The overwhelming majority of the women represented in these statistics are white. The Department of Labor’s statistics also estimated that 6 million women workers are in higher occupational classifications today than they would have been without affirmative action policies---I believe that it is also important to note that Black and Hispanic men, on average, trail White women in earnings. So once again, why do most white women oppose affirmative action? I believe, as Wise alluded to, it is because it has been racialized in the public discourse. The critics of affirmative action characterize it as a Black issue because this enables them to use the negative racial stereotypes associated with Blacks to portray these policies as undeserved hand-outs to an “underqualified and unmotivated” group of people. The media is often complicit in these portrayals. In this respect, the heavy participation of white women in these programs is obscured by media portrayals which, for the most part, completely ignore the role of affirmative action in promoting equality for women. Furthermore, because affirmative action explicitly states that race can be one consideration (among many others, most whites (and some people of color as well) ignore or reject the more pervasive implicit truth that whiteness plays an integral role in the acquisition of jobs, scholarships, promotions, cars, houses and so on---more so than any group of people.
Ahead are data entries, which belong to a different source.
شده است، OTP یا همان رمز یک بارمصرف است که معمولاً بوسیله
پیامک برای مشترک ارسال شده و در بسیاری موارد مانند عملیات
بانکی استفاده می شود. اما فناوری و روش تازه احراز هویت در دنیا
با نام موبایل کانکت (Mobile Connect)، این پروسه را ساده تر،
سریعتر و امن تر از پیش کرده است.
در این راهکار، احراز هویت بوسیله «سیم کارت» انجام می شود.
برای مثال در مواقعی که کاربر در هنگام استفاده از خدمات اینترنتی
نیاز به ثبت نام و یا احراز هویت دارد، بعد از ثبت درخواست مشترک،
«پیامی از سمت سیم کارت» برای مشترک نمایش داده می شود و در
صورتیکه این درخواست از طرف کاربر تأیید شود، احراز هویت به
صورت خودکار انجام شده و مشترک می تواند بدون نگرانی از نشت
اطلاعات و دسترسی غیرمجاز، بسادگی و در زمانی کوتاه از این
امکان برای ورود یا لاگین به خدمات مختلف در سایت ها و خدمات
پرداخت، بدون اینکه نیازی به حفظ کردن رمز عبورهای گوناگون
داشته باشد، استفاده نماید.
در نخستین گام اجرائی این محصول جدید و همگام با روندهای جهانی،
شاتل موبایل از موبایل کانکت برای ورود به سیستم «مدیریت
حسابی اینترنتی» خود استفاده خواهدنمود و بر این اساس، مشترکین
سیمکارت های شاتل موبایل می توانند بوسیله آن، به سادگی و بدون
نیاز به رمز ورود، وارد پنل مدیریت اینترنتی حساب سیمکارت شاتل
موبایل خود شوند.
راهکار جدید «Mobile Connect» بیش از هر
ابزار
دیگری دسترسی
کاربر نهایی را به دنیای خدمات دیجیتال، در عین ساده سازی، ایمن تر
The absence of the word “white” does not connote an absence of its presence, privilege or power.
Wise, in his aforementioned piece, also goes on to show that “ultimately, white women's views on affirmative action are hardly different from their male counterparts, particularly when the issue is framed as one of preferences. According to National Election Studies since 1986, white women are not substantially different from white men when it comes to their feelings on this issue. Opposition to ‘preferential hiring and promotion’ … [grew] from 86% for white men and 79% for white women in 1986, to 90% for white men and 88% for white women in 1994. Similarly, opposition to admissions preferences in colleges [stood] at around 76% for white men and 70% for white women (Citrin 1996, 43).” This reality played out in Washington (1998) with 51% of white women voting against affirmative action and in the recent defeat of affirmative action programs in Michigan with 59 percent of white women (82 percent of non-white women voted against it) voting to approve Proposal 2---the measure was approved 58 to 42 percent. A consequence of this dynamic that I believe bears mentioning, is that women of color (especially Black & Hispanic women) are not able to work with White women on other issues of concern (sexism, misogyny etc.) when they perceive that the vast majority of them are indifferent or antagonistic to the realities of racial discrimination in their lives and to the mechanisms that they believe would be instrumental in redressing those realities.
So let us recap the issues of affirmative action and “racial preferences.” Blacks and other people of color are the face of a program that benefits white women more than any other group of people. Society ultimately ignores the actual racial preferences that create more job and career opportunities for whites---even to the point of white ex-cons having the same shot at employment as Blacks who don’t have a criminal record; the white privilege that still allows white students (more than any other group) to get into their college of first choice---while loading up on admission evaluation points made possible by past discrimination and current educational and economic inequities; as well as the racial and class preferences that got President Bush into Yale and kept him out of Vietnam. Additionally, while Blacks ultimately will receive less pay than their white counterparts (even with similar or better credentials and experience) and inherit less (based largely on past and current discriminatory practices), they will still pay more for automobiles and houses---houses which will accrue less equity than those owned by whites. Where in these numbers do we find the need to end affirmative action?